• EXCERPTED TEXT:
::::::

How to cite this article:
Jain KS, Vaish S, Gupta SJ, Sharma N, Khare M, Nair MM. Minimally invasive treatment of gingival recession by vestibular incision subperiosteal tunnel access technique with collagen membrane and advanced platelet-rich fibrin: A 6-month comparative clinical study. J Indian Soc Periodontol 2021;25:496-503

How to cite this URL:
Jain KS, Vaish S, Gupta SJ, Sharma N, Khare M, Nair MM. Minimally invasive treatment of gingival recession by vestibular incision subperiosteal tunnel access technique with collagen membrane and advanced platelet-rich fibrin: A 6-month comparative clinical study. J Indian Soc Periodontol [serial online] 2021 [cited 2021 Dec 3];25:496-503. Available from: https://www.jisponline.com/text.asp?2021/25/6/496/329748




   Introduction Top


Gingival recession (GR) refers to exposure of the root surface in the oral cavity due to apical displacement of gingival margin from cementoenamel junction (CEJ). GR can be associated with one or more surfaces and is either localized or generalized.[1]

There are multiple causes of GR; these can be broadly categorized as being either: (a) Predisposing factors and (b) precipitating factors. Developmental factors such as tooth malposition, thin gingival biotype, inadequate keratinized gingiva, or frenal pull that may lead to GR are characterized as predisposing factors. The factors such as traumatic tooth brushing, smoking, plaque-induced inflammation, or dental treatments (which includes certain types of orthodontic tooth movement, subgingival restorations that may lead to GR) are precipitating factors.[2]

Due to exposure of root surface and deterioration in esthetics, GR is a concern for both patients and dental professionals. Treatment of recession has gained popularity due to increased demand for improved esthetics. At present, connective tissue graft (CTG) is considered to be the gold standard for the treatment of GR. That said, it has certain major disadvantages including need for distant donor site for harvesting, limited tissue availability, and increased risk for post harvesting morbidity. Due to these risks, root coverage using guided tissue regeneration (GTR) was developed in an attempt to overcome these limitations while providing comparable results.

::::::

• EXERCISE DATA:
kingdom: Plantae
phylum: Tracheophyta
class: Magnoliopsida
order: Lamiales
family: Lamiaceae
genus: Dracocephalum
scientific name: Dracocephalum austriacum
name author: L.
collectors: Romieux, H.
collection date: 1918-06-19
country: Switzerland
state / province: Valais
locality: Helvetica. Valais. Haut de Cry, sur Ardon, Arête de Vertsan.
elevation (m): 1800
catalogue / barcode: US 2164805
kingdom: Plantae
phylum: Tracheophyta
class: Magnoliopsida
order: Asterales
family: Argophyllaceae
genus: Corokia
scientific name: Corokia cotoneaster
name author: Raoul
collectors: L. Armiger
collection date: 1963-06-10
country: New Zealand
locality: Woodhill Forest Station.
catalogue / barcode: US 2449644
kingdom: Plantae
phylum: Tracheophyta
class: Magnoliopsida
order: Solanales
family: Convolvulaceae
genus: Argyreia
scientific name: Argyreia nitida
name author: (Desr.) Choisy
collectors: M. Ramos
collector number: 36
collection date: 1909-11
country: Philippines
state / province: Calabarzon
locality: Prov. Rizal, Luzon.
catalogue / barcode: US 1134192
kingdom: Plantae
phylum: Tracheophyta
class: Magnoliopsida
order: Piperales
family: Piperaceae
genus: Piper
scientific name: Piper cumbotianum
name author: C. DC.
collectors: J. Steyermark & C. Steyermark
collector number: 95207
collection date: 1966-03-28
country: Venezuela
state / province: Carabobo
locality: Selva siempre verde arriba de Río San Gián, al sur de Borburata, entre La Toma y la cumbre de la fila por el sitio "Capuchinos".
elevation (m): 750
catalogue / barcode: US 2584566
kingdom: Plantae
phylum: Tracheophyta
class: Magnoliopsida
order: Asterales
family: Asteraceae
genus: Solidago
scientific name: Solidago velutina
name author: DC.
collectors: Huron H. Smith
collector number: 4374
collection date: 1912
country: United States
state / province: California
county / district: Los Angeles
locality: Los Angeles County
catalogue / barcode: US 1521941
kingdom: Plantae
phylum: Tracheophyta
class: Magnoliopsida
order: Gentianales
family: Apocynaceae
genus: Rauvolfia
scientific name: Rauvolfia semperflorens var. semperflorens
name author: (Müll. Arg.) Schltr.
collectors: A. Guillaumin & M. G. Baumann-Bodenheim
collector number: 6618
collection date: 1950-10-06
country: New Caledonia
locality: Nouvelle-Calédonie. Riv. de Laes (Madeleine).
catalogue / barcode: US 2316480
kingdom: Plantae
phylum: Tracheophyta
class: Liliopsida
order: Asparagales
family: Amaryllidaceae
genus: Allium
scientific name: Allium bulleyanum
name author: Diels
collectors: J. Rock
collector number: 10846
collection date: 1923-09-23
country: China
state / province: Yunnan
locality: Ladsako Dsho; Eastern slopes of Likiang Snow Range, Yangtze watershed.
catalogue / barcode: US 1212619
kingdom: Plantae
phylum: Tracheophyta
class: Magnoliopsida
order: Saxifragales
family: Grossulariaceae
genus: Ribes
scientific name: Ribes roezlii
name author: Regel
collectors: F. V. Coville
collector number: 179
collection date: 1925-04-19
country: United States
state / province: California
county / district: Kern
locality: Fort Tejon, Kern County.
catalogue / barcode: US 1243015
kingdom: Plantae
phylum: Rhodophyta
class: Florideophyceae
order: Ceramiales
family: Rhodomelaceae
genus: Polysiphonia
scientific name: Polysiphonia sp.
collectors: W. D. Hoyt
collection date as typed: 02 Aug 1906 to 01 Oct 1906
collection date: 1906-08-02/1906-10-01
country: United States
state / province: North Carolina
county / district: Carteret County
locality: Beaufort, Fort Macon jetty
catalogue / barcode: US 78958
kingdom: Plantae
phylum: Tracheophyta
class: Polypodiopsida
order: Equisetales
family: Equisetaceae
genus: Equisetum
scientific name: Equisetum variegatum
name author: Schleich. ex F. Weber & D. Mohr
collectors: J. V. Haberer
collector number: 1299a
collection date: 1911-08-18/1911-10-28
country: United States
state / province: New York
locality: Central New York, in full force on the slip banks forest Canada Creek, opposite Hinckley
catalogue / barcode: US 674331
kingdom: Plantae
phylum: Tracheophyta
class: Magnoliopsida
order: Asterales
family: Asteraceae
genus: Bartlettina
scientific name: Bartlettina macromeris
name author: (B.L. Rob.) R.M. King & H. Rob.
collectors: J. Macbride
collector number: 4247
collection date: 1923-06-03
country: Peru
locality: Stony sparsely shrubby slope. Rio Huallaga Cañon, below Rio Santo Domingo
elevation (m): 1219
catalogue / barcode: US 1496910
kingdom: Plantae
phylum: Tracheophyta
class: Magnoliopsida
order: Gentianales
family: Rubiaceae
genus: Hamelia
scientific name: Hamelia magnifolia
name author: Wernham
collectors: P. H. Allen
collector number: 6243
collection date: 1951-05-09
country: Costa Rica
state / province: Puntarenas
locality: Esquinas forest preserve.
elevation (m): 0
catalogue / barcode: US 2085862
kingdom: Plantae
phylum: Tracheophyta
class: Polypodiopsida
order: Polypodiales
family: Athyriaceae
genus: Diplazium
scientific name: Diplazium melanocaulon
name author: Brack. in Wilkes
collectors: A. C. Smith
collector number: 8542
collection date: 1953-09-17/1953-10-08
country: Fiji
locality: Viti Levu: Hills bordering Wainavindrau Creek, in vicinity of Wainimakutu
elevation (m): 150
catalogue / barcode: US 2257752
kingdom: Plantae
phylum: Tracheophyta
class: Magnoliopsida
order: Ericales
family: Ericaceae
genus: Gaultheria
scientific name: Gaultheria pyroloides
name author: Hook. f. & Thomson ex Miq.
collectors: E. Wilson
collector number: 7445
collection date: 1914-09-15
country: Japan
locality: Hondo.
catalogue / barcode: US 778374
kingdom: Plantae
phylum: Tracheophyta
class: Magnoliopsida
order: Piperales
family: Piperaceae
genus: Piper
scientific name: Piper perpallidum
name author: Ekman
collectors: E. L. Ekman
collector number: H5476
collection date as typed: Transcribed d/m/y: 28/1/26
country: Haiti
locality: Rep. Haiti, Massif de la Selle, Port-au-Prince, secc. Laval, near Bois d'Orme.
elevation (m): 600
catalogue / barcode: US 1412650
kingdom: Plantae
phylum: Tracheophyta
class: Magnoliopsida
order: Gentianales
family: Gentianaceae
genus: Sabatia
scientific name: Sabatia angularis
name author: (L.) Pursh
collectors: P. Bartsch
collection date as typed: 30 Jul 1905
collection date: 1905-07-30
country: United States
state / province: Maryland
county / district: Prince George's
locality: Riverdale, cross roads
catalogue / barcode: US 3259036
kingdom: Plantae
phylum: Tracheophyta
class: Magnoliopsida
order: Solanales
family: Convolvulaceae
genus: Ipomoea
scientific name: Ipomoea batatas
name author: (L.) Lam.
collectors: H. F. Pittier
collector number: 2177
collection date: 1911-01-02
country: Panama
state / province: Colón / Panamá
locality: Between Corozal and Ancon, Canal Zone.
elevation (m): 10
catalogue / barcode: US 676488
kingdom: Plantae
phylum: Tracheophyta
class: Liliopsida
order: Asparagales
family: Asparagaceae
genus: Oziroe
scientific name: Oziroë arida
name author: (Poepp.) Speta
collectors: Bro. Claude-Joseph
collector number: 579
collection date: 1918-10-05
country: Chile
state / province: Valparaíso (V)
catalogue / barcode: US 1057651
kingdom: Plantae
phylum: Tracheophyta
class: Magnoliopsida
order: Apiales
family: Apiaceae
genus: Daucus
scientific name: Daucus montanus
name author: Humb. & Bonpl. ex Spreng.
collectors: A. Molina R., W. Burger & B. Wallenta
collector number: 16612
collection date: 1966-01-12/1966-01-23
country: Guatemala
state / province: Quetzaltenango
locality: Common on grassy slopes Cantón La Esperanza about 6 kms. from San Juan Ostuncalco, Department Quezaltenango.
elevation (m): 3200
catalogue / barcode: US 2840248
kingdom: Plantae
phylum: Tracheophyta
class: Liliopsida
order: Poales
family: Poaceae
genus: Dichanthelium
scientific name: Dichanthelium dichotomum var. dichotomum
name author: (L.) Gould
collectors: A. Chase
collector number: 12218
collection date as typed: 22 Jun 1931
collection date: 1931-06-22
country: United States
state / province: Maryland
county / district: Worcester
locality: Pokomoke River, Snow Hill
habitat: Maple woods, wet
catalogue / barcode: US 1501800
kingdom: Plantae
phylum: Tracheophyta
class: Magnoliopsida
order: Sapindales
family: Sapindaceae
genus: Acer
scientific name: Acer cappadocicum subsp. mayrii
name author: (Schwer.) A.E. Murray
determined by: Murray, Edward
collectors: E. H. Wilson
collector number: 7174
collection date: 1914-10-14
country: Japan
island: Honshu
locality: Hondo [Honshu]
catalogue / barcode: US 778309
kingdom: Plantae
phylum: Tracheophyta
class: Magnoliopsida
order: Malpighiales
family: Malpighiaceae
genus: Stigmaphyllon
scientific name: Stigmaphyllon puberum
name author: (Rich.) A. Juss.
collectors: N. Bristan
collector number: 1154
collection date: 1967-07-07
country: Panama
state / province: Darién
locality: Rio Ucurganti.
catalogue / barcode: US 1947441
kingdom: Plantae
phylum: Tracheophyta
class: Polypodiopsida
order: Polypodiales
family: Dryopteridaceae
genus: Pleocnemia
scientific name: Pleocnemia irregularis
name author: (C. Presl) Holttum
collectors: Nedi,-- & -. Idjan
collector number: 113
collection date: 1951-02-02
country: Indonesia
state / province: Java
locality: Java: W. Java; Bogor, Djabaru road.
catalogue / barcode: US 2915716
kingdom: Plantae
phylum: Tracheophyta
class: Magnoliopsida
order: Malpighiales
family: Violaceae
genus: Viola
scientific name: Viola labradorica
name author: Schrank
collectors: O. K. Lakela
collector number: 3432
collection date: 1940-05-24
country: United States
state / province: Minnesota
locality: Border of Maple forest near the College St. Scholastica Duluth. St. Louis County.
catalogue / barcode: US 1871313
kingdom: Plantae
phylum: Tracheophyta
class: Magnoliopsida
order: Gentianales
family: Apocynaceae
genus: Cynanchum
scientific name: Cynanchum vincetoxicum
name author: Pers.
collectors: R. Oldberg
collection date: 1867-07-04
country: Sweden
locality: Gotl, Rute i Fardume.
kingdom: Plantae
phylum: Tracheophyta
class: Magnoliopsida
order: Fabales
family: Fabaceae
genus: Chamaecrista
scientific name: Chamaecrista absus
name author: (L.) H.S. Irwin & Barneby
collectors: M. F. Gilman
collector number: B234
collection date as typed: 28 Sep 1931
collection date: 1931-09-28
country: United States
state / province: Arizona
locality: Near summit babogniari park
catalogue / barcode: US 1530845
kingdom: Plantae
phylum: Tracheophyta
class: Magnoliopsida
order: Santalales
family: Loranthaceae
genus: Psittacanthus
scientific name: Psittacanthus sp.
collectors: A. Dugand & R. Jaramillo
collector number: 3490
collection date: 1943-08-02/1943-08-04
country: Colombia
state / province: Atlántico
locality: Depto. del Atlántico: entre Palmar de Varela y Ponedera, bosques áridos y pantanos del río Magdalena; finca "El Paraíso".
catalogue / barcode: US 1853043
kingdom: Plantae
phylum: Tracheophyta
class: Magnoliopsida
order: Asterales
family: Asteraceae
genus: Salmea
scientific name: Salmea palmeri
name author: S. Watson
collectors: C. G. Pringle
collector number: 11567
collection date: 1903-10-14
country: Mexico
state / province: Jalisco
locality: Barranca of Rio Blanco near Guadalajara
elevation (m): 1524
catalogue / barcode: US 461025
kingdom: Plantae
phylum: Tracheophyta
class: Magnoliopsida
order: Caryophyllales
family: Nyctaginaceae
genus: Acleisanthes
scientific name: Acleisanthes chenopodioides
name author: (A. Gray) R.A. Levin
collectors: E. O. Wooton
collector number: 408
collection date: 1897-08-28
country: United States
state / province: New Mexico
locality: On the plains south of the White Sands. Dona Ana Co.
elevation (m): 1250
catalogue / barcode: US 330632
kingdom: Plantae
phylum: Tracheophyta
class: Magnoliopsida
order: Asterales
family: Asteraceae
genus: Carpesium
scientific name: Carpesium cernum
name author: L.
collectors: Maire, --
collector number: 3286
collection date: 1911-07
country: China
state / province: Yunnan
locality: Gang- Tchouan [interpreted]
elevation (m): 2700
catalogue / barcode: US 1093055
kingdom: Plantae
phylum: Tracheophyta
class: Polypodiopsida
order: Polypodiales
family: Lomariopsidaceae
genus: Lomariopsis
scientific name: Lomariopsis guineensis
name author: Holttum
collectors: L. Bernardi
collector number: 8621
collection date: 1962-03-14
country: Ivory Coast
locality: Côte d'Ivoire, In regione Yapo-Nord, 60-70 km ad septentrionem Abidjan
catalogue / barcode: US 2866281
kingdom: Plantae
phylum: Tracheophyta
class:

::::::

• ACTIVITIES:
- 1) Can you turn the paragraph of the gingival recession article that begins "There are multiple causes of GR" into a short list that keeps its main facts?
- 2) Could you carry on the gingival recession article from its last sentence?
The rows play no part in this work.

• EXPECTED OUTPUTS:
- 1)
Causes of gingival recession (GR) fall into two groups:
- Predisposing (developmental) factors: tooth malposition, thin gingival biotype, inadequate keratinized gingiva, frenal pull
- Precipitating factors: traumatic tooth brushing, smoking, plaque-induced inflammation, dental treatments (such as certain orthodontic tooth movements and subgingival restorations)

- 2)
The use of platelet concentrates generated from autologous blood, which is a recent advancement, has gained popularity because of its low cost, relatively simple acquisition, and suturing suitability. Advanced platelet-rich fibrin (A-PRF) is a type of PRF based on low speed centrifugation concept (LSCC) by Choukroun and Ghanaati[3] which utilizes reduced relative centrifugation forces with modification in time for increasing the total number of cells within the top layer of PRF. A-PRF is an ideal provider of autologous cells, and the cells have been found to be more evenly distributed throughout the clot.[4]

Dr Zadeh[5] developed a new technique for root coverage known as vestibular incision subperiosteal tunnel access (VISTA) to overcome some potential complications of intrasulcular tunnelling procedures. This technique has gained popularity by providing a minimally invasive alternative to treatment of GR and promising results in root coverage.

The present study was conducted to assess the VISTA technique for the treatment of Millers Class I or Class II buccal GR defects and to compare the effectiveness of a bioresorbable collagen membrane or A-PRF.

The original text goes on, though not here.